Berita
Ini dampak Inflasi Eropa bagi industri asuransi dunia
Uni Eropa (REUTERS/Henry Nicholls)
Jakarta (ANTARA) - Inflasi menjadi salah satu faktor yang menyebabkan pasar asuransi dan reasuransi global masih mengalami kondisi
hardening market atau penaikan harga dan pengetatan syarat dan ketentuan (
terms and condition) hingga saat ini.
Direktur Teknik Operasi PT Reasuransi Indonesia Utama (Persero) (Indonesia Re) Delil Khairat menjelaskan, saat ini banyak negara di Eropa dan Amerika mengalami inflasi pada level tertinggi dalam sejarah.
“Harga-harga menjadi naik, termasuk bahan baku untuk membangun kembali sebuah fasilitas atau properti misalnya. Dengan begitu, biaya ganti rugi (klaim) asuransi dan reasuransi kepada tertanggung menjadi lebih tinggi,” jelas Delil.
Inflasi di Uni Eropa mencapai rekor tertinggi di level 9,1 persen pada Agustus 2022. Hal itu diakibatkan krisis energi dan pangan buntut dari konflik antara Rusia dan Ukraina.

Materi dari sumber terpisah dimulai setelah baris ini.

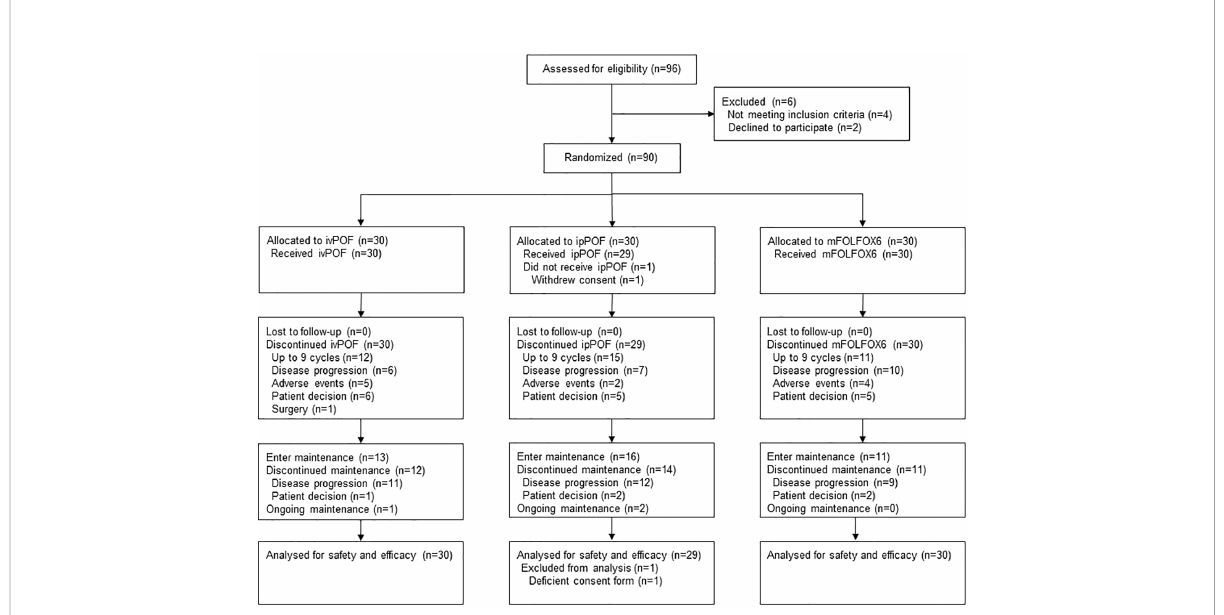
FIGURE 1 Trial pro fi le. ivPOF, intravenous paclitaxel, oxaliplatin, fl uorouracil, and leucovorin; ipPOF, intraperitoneal paclitaxel, oxaliplatin, fl uorouracil, and leucovorin; mFOLFOX6, modi fi ed oxaliplatin, fl uorouracil, and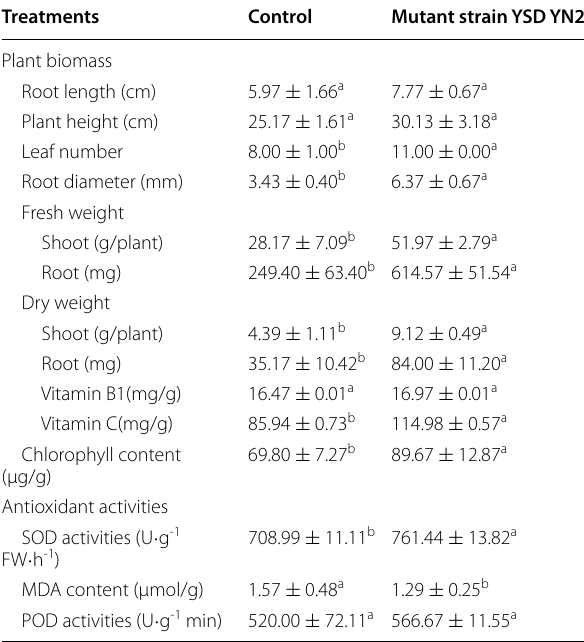
Table 2 Effect of the mutant strain YSD YN2 on plant biomass and antioxidant activities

Delil melanjutkan, inflasi tersebut merembet kepada industri asuransi dunia yang meningkatkan intensitas
hard market atau kondisi di mana industri asuransi dan reasuransi sulit untuk mendapatkan
cover atau
back-up.
Situasi ini, jelasnya, terjadi ketika tiga indikator yakni harga atau premi meningkat,
terms and condition diperketat dan kapasitas menciut atau berkurang.

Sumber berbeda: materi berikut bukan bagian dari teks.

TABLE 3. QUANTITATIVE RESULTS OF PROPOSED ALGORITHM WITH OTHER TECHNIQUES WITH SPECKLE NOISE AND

“Biasanya itu terjadi berbarengan dan kait-mengkait. Kalau tiga hal itu terjadi, maka dikatakan kondisi pasar sedang
hard,” ungkapnya.
Menurut Delil,
hard market merupakan mekanisme
supply dan
demand pasar asuransi dan reasuransi untuk mengoreksi kondisi
profitability yang menurun sehingga menghasilkan pasar yang lebih baik atau
sustainable. Dia memerinci bahwa,
hard market dan
soft market biasanya datang bergantian menjadi siklus dalam industri asuransi dan reasuransi.
Delil memerinci bahwa
hard market yang terjadi secara global ini disebabkan oleh berbagai faktor. Salah satunya adalah bencana alam berskala besar atau
natural catastrophes (Nat Cat).
Selain itu, kerugian-kerugian besar di luar bencana alam serta inflasi di Uni Eropa dan pandemi yang masih belum sepenuhnya reda,” tuturnya.
Terpisah, ekonom dari Institute for Development of Economics and Finance (INDEF) Ahmad Heri Firdaus mengungkapkan bahwa pandemi Covid-19 dan konflik Rusia-Ukraina telah menghambat jalur logistik di Eropa sehingga menyebabkan rantai pasok produk terganggu.
“Kita ekonomi terbuka sehingga inflasi luar akan memengaruhi inflasi dalam negeri,” paparnya.